Our study shows that lower VAT density correlates with higher CRP levels in morbidly obese adults, independent of BMI or VAT area. Furthermore, in the first year after RYGB, VAT and SAT densities increase concurrent with fat loss, correlating with improved metabolic indices independent of BMI and predicting higher total fat loss.

VAT and SAT densities may be linked to adipose lipid content and vascularity. Lower CT density in adipose tissue suggests lipid-rich fat and adipocyte hypertrophy [1] and may reflect decreased vascularity of adipose tissue [2]. Importantly, adipocyte size is positively associated with insulin resistance, diabetes, and macrophage burden and is negatively associated with adiponectin secretion. Moreover, dysfunctional and hypertrophied adipose tissue has lower angiogenesis, vascular function, and capillary density [4]. This suggests that lower fat density may be a marker of tissue-level dysfunction, indicating higher lipid content and hypertrophy as well as decreased perfusion. We found that VAT and SAT densities negatively correlated with fat areas, concordant with prior research showing increased lipid and adipocyte size during fat expansion [1, 5] and decreased angiogenesis in morbid obesity [4]. Overall, increased fat CT density after RYGB likely reflects contraction of adipocyte volume as opposed to change in cell numbers.

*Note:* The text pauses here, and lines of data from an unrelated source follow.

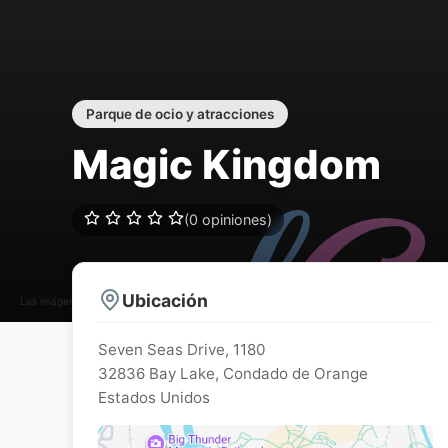
Parque de ocio y atracciones
Magic Kingdom
(0 opiniones)
Ubicación
Las imágenes pueden estar sujetas a derechos de autor
Seven Seas Drive, 1180
32836
Bay Lake
,
Condado de Orange
Estados Unidos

A prior population-based study underscored the importance of density measures in abdominal fat and their relationships to cardiometabolic risk [1]. Denser fat by CT is associated with higher adiponectin and lower leptin [5], suggesting an improved metabolic state. Several studies have reported that RYGB surgery leads to increased adiponectin concurrent with decreased leptin and reductions in adipose inflammatory markers such as CRP, IL-6, and TNF-α soluble receptor-1 [6]. Although we did not obtain circulating adipocytokines, we found a 59 % decrease in CRP at 12 months that correlated with increased VAT density after RYGB, independent of VAT loss or BMI decrease. Prior evidence points towards a link between visceral fat mass and systemic inflammation, suggesting that VAT is an important site for IL-6 secretion and may regulate hepatic production of acute-phase reactants [7]. Our results support the hypothesis that density changes in VAT by CT may partly influence improvement of systemic inflammation.

Similar to a prior report [8], we documented improvements in lipid profile 12 months after RYGB. Prior evidence suggests decreased absorption of lipids after RYGB, which may reflect changes in the liver-gut axis regulating dietary cholesterol absorption [8]. In addition, we found that increased SAT density was a strong predictor of increased HDL cholesterol independent of SAT loss, BMI decrease, or statin use at 12 months. Postoperative increase in HDL cholesterol has been suggested as a promoter and strong predictor of improved microvascular function in subjects with metabolic syndrome undergoing bariatric surgery [9]. Therefore, increased SAT density after RYGB may reflect improved capillary recruitment because of improved HDL cholesterol. Interestingly, we observed that 12-month increase in SAT density was associated with higher total fat loss. It has been previously reported that morbidly obese adults with the lowest fat mass loss after bariatric surgery have the greatest persistence of local fibrosis within SAT despite improvement of adipocyte hypertrophy and inflammatory infiltration [10]. Whether SAT density also reflects structural changes that influence the degree of SAT loss after RYGB will require more detailed pathologic investigation.

In conclusion, CT density of abdominal fat increases after bariatric surgery and correlates with improved metabolic indices potentially serving as a noninvasive marker of change in adipose tissue characteristics.